La democracia ha sido siempre imperfecta, demasiado "a la turca", con un ejército guardián de todo el sistema y verdadero Estado dentro del Estado. Pero la mezquita no se ha interferido nunca con el poder y sus signos y símbolos han quedado fuera de todo lo oficial, incluido el sistema educativo, empezando por las emblemáticas pañoletas. Una de ellas ha sido la causante trivial e inmediata de las tensiones políticas de los pasados meses que han desembocado en las elecciones que el domingo dieron la victoria a los islamistas. La que usa o más bien ostenta, dado su significación política, la esposa del ministro de Exteriores, candidato en abril a la Presidencia de la república. La posibilidad de una primera dama con atuendo islámico ha sido la gota que ha desbordado el vaso de la paciencia secularista, con las fuerzas armadas en vanguardia.
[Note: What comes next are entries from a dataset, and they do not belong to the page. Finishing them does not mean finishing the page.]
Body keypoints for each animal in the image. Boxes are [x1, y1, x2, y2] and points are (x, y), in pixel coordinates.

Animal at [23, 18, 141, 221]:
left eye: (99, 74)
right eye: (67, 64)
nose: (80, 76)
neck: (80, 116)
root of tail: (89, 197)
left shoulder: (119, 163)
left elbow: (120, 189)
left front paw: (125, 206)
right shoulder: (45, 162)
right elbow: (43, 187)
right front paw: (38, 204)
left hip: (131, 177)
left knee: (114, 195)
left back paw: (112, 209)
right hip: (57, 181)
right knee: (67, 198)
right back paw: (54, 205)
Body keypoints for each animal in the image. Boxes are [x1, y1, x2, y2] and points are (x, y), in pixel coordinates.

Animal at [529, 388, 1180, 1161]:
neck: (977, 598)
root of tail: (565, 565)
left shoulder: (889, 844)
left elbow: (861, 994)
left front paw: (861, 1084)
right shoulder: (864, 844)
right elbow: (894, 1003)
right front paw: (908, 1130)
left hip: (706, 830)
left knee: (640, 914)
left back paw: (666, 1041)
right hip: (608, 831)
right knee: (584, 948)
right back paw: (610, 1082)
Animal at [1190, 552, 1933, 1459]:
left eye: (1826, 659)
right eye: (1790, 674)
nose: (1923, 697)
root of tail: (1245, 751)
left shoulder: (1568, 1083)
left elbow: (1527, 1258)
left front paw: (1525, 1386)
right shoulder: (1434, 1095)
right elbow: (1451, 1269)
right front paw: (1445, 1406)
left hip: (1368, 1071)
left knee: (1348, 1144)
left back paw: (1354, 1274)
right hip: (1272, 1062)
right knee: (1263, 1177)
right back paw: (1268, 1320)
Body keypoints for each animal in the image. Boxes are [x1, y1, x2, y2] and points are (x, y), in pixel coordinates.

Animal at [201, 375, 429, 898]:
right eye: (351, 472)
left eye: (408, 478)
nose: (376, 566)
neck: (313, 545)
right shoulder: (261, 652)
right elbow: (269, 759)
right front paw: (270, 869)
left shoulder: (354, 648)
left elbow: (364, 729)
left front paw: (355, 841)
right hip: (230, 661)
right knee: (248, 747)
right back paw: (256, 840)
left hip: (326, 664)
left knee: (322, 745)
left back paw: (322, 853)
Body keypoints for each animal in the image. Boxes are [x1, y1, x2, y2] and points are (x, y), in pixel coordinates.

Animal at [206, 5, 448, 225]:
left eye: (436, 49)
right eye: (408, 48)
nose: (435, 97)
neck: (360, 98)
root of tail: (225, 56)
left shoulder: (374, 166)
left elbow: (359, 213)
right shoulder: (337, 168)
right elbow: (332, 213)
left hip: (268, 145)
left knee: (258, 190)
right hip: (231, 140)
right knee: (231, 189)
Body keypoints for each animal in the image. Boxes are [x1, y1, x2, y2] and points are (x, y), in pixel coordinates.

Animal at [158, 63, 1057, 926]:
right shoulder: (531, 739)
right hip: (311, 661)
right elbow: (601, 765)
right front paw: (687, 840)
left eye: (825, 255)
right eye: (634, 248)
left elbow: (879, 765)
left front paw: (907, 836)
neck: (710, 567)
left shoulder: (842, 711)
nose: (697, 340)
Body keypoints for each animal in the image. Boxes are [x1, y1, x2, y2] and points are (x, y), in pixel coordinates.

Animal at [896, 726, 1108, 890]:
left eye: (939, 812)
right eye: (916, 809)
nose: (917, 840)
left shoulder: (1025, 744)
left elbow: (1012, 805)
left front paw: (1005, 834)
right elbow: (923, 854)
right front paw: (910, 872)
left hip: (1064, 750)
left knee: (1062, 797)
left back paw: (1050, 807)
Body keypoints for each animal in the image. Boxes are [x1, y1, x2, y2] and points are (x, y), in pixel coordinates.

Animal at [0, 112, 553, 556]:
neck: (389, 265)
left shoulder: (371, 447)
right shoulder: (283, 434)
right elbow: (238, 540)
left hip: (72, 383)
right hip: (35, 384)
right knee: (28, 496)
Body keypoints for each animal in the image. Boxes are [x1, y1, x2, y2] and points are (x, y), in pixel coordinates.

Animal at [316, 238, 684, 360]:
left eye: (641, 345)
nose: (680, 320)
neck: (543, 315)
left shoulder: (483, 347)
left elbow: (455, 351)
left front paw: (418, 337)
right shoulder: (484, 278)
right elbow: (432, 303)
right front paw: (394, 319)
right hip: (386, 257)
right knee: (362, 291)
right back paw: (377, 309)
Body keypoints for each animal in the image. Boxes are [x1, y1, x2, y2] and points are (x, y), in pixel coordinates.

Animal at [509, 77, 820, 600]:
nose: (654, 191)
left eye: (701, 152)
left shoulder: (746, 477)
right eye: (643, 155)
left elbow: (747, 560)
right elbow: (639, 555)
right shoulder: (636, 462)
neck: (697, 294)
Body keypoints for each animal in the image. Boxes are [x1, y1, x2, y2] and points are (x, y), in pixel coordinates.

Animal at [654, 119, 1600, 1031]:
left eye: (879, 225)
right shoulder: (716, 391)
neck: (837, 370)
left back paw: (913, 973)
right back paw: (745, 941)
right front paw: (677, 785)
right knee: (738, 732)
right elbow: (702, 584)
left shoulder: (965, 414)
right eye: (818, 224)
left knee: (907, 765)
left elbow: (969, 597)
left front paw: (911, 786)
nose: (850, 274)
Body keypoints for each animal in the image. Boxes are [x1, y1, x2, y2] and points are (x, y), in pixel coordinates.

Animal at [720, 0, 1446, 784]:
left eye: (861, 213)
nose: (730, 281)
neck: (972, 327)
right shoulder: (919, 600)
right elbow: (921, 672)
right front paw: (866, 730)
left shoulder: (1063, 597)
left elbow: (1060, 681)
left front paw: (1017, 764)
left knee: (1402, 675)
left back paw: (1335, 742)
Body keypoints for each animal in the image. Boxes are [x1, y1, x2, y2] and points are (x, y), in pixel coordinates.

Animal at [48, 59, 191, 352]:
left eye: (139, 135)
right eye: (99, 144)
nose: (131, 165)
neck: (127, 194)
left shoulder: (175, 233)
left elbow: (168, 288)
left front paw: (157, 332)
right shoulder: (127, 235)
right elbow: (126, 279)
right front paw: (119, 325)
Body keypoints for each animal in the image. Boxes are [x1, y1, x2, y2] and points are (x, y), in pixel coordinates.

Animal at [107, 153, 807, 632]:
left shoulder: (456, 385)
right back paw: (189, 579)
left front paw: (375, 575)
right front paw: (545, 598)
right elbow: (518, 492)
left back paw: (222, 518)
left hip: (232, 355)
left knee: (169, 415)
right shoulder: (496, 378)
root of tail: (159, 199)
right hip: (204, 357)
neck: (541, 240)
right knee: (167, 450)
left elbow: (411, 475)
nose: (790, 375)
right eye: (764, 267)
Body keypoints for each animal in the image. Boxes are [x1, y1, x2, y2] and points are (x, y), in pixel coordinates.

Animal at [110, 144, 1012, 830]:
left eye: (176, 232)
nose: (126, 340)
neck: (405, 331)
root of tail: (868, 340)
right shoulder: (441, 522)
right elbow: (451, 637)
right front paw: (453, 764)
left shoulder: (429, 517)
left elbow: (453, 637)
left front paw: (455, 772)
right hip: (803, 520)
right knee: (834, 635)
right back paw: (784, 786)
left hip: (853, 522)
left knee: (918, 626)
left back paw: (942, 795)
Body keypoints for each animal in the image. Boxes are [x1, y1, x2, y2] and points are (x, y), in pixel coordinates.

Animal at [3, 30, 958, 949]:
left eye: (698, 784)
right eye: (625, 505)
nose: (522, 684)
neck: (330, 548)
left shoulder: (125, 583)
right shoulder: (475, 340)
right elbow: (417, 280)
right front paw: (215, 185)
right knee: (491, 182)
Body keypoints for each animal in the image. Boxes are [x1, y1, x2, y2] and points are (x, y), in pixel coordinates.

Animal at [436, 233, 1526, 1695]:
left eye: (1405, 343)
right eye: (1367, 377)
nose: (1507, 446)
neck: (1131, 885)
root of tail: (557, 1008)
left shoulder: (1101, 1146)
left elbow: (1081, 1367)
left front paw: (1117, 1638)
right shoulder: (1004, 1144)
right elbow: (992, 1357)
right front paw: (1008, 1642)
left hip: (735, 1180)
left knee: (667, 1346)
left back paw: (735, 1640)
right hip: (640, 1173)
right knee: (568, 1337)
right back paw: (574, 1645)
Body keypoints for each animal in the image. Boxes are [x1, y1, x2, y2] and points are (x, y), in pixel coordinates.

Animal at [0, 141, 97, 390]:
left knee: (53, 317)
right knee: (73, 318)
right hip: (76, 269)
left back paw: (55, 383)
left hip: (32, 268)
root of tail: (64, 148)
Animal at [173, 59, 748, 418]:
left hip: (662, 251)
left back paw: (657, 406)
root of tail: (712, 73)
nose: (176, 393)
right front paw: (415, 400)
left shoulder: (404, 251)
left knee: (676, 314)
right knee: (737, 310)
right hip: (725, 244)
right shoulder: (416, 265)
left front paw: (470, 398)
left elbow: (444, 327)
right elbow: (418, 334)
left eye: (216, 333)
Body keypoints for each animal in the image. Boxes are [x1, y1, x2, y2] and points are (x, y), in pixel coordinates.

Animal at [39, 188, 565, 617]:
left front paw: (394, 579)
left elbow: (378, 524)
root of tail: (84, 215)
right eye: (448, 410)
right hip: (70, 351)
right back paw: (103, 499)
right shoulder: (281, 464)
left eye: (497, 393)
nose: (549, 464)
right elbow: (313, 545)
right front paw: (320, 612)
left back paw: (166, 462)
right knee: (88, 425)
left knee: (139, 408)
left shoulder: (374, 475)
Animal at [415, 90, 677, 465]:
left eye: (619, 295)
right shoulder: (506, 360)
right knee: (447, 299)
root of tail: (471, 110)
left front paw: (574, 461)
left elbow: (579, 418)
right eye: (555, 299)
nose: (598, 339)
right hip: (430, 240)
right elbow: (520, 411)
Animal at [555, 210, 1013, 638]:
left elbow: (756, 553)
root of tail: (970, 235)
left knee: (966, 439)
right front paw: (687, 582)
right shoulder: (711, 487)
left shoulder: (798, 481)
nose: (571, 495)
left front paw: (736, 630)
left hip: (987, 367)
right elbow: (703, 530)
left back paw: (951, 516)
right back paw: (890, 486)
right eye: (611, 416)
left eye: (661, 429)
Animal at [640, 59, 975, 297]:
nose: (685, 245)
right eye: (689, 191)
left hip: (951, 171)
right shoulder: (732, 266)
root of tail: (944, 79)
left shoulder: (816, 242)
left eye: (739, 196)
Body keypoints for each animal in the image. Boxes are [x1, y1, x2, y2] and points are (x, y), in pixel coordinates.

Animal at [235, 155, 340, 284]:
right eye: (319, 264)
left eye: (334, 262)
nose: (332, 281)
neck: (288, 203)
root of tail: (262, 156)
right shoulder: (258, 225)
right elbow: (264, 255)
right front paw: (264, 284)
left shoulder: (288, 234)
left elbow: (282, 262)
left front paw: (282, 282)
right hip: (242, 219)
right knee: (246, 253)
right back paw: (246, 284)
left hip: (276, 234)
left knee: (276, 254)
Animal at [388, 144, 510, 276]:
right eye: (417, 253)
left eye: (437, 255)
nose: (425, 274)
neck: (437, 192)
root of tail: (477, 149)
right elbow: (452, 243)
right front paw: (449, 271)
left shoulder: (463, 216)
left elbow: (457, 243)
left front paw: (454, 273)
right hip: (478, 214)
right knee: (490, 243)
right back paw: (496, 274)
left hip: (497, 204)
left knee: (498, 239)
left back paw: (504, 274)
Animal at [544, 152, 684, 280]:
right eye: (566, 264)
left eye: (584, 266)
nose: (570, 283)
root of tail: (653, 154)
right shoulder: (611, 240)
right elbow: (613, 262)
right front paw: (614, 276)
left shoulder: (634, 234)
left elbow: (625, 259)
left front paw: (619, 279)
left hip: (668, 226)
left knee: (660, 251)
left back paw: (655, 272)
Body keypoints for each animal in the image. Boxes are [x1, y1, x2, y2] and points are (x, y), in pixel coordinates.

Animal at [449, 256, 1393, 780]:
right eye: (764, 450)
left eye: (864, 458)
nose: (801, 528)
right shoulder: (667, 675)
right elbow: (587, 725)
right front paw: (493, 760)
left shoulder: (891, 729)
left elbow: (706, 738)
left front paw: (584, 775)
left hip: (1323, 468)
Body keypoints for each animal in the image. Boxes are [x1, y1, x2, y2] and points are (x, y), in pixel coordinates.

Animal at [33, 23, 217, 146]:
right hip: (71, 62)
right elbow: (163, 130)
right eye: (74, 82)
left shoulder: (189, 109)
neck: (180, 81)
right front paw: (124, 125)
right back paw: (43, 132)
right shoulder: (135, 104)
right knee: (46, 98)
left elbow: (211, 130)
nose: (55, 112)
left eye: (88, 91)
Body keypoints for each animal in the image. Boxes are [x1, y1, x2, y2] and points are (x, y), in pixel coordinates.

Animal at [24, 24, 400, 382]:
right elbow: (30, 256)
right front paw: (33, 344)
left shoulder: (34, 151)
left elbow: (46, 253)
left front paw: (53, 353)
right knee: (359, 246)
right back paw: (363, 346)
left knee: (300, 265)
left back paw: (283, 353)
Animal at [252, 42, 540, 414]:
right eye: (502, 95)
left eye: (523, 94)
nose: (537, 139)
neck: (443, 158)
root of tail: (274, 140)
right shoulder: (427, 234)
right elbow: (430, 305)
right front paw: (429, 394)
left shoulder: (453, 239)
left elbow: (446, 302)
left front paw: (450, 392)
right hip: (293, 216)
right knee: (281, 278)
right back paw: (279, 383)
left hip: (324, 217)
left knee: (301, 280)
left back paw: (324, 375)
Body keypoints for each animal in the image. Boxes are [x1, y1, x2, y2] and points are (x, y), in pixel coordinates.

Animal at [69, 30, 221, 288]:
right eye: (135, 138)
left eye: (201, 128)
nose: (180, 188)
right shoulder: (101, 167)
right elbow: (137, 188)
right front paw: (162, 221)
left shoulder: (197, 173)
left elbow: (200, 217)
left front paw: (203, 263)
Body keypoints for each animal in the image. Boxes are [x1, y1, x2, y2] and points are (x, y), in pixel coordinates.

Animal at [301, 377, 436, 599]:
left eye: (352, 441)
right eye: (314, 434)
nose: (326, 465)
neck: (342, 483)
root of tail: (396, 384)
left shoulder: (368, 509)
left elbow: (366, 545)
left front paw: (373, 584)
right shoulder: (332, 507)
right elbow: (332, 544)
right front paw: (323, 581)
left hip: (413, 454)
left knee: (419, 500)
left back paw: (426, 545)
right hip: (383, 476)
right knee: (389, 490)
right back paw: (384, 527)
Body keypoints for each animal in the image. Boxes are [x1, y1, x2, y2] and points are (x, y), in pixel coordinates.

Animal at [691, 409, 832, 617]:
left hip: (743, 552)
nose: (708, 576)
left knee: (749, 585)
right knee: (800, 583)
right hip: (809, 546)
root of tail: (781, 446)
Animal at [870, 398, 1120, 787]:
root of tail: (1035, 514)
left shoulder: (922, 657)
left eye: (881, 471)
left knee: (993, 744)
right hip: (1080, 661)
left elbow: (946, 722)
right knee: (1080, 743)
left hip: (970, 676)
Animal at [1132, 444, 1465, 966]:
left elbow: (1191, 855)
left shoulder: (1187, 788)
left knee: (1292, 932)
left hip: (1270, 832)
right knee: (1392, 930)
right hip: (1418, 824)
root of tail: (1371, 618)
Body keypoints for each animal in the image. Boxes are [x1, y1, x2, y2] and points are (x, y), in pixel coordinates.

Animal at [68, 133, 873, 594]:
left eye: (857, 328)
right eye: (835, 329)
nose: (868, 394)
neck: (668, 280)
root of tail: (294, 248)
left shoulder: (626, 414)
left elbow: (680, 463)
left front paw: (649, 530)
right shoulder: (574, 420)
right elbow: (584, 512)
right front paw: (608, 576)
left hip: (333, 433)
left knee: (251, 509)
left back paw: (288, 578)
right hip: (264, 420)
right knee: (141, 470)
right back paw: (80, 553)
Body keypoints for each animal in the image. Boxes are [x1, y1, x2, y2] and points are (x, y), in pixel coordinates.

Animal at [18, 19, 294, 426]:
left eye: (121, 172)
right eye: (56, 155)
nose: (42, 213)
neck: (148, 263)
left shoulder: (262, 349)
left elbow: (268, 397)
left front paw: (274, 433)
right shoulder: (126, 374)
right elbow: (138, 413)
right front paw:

Cuatro veces en medio siglo los militares han interrumpido bruscamente el proceso político. No es el ideal democrático, pero no puede dejar de señalarse que lo han hecho para contener una situación en franco deterioro o, en la más reciente oportunidad, para frenar una revolución islamista desde el poder, y que luego han restablecido el proceso en poco tiempo. También que la institución sigue siendo la más prestigiosa de todo el sistema.

Cuando los religiosos volvieron a ganar las elecciones en el 2002 con hábitos más moderados, el celoso guardián de la ortodoxia secular los respetó con inquieta neutralidad. Cuando hace tres meses intentaron apoderarse de uno de los baluartes del sistema kemalista, el puesto de presidente, el ejército respondió con una advertencia pública. Que Erdogan, jefe de gobierno y líder del partido islamista Justicia y Desarrollo haya apelado al veredicto popular resulta impecablemente democrático. Su victoria, pasando del 34% de los votos hace cinco años a casi el 47% ahora, con una bonita participación del 80%, hace mucho más difícil la intromisión militar y mucho más grande el recelo de los sectores más cultos y occidentalizados de la sociedad turca.

Será prudente que compartamos con ellos una dosis de escepticismo. Si un Gobierno semejante preserva los valores kemalistas, manteniendo la apertura a Occidente y ahondando en las prácticas propias de la democracia, Turquía será más que nunca el modelo de lo que quisiéramos para el mundo islámico. Pero lo que ha tenido de modelo hasta ahora se basó en separar el Corán del Gobierno. Hay bastantes indicios de que la moderación de Erdogan, incluida su puja cada vez más inverosímil por la candidatura a la Unión Europea, pueda ser una piel de cordero. Entre atuendos anda el juego.